▶ [Directions for this task]:
All that should come back is the lines of the data below from the one containing "app or service with a REST API." to the one containing "Higher usage for", inclusive, exactly as they stand.

▶ [Records for the exercise]:
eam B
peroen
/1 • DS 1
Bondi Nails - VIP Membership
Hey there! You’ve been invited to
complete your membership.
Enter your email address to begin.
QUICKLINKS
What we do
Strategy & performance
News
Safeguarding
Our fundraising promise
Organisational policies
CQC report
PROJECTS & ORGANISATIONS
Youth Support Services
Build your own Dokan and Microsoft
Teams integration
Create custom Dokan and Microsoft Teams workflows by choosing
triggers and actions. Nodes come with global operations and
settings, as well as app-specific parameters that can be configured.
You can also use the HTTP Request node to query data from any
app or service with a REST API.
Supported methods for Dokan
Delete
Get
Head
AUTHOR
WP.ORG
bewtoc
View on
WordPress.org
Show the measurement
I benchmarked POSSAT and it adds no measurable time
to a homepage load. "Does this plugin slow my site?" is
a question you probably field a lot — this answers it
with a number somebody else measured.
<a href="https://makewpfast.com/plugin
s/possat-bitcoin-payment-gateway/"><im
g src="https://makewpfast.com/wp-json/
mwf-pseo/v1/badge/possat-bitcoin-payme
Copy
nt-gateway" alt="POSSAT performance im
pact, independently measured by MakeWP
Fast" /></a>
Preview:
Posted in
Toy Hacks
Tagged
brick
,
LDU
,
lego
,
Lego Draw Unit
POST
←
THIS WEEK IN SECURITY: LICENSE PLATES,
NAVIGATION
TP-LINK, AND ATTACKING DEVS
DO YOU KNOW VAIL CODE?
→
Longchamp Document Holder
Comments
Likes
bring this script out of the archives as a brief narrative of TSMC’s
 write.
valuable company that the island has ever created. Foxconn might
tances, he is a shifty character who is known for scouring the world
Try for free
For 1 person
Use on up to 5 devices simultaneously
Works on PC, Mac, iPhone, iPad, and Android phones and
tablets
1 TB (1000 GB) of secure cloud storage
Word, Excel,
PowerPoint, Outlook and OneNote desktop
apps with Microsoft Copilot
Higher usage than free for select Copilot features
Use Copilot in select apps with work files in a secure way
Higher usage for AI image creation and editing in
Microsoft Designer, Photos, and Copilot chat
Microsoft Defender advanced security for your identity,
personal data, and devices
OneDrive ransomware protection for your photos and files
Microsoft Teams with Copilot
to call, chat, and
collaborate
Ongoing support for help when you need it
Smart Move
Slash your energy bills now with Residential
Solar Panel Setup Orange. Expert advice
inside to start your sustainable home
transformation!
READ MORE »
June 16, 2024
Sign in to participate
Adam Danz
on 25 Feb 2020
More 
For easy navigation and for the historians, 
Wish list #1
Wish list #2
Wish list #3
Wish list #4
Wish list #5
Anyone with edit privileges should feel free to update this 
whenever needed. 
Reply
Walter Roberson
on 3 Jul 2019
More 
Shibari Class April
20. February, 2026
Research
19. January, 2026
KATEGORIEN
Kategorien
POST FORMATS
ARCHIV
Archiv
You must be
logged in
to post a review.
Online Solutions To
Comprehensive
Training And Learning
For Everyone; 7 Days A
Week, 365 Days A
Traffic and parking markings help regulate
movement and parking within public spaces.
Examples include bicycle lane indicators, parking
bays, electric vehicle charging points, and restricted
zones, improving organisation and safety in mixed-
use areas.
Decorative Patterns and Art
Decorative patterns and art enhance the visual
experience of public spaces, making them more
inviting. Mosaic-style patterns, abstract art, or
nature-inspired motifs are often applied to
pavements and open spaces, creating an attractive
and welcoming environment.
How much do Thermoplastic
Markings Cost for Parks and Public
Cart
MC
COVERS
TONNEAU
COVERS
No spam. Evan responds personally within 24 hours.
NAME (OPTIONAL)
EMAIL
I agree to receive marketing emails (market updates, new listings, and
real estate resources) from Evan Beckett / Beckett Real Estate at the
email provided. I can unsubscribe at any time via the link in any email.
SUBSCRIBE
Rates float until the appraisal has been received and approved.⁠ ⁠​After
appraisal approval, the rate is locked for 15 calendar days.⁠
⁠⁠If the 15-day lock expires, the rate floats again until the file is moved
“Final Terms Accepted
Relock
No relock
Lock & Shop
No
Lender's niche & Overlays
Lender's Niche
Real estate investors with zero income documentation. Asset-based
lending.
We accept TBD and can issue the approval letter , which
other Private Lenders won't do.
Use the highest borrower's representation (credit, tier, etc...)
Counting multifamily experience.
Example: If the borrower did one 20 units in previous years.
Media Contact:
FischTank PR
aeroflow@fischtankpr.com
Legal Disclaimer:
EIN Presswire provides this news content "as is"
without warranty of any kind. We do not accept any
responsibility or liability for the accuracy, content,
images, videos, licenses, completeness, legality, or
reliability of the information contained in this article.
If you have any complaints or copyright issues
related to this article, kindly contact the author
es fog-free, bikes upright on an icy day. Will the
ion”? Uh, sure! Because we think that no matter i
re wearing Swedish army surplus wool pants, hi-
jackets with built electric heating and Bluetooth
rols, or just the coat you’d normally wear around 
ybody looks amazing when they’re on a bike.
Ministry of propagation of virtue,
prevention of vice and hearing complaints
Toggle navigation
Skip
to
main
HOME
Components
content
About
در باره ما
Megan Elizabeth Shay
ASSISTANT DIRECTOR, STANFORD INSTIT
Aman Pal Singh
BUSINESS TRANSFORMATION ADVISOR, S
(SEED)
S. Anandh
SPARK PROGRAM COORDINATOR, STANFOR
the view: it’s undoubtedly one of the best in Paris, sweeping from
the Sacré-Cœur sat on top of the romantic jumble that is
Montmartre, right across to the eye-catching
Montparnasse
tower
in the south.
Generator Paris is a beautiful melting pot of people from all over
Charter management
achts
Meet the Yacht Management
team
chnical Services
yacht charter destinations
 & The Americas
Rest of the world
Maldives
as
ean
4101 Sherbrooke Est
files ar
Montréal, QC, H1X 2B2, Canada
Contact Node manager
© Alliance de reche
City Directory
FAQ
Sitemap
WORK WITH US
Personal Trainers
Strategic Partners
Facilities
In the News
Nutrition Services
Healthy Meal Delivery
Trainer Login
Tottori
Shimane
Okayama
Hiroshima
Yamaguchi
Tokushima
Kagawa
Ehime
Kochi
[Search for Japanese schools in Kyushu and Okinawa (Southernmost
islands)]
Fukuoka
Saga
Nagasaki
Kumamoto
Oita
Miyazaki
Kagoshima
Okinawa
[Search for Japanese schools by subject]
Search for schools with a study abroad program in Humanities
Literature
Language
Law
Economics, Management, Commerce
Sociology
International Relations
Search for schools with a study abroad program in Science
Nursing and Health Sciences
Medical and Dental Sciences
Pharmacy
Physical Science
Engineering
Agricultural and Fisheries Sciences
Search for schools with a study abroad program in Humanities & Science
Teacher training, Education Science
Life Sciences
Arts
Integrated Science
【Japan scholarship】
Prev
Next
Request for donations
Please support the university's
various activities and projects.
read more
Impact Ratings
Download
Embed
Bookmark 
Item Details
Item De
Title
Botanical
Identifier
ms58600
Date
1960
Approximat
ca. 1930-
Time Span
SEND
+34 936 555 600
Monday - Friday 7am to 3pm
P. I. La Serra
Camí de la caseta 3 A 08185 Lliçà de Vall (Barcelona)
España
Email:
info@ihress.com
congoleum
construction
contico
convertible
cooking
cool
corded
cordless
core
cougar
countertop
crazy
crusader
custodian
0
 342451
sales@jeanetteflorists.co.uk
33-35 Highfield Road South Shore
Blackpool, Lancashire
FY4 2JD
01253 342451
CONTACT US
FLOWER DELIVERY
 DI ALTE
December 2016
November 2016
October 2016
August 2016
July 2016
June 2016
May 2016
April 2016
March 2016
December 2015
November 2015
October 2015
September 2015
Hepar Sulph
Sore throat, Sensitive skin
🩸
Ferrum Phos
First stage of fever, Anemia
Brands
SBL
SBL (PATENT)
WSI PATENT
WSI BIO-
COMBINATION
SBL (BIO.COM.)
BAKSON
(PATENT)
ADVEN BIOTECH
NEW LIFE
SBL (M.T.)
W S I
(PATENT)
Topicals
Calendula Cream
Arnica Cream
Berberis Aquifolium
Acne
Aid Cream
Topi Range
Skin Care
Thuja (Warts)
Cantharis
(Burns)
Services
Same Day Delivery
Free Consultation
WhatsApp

▶ [Written solution]:
app or service with a REST API.
Supported methods for Dokan
Delete
Get
Head
AUTHOR
WP.ORG
bewtoc
View on
WordPress.org
Show the measurement
I benchmarked POSSAT and it adds no measurable time
to a homepage load. "Does this plugin slow my site?" is
a question you probably field a lot — this answers it
with a number somebody else measured.
<a href="https://makewpfast.com/plugin
s/possat-bitcoin-payment-gateway/"><im
g src="https://makewpfast.com/wp-json/
mwf-pseo/v1/badge/possat-bitcoin-payme
Copy
nt-gateway" alt="POSSAT performance im
pact, independently measured by MakeWP
Fast" /></a>
Preview:
Posted in
Toy Hacks
Tagged
brick
,
LDU
,
lego
,
Lego Draw Unit
POST
←
THIS WEEK IN SECURITY: LICENSE PLATES,
NAVIGATION
TP-LINK, AND ATTACKING DEVS
DO YOU KNOW VAIL CODE?
→
Longchamp Document Holder
Comments
Likes
bring this script out of the archives as a brief narrative of TSMC’s
 write.
valuable company that the island has ever created. Foxconn might
tances, he is a shifty character who is known for scouring the world
Try for free
For 1 person
Use on up to 5 devices simultaneously
Works on PC, Mac, iPhone, iPad, and Android phones and
tablets
1 TB (1000 GB) of secure cloud storage
Word, Excel,
PowerPoint, Outlook and OneNote desktop
apps with Microsoft Copilot
Higher usage than free for select Copilot features
Use Copilot in select apps with work files in a secure way
Higher usage for AI image creation and editing in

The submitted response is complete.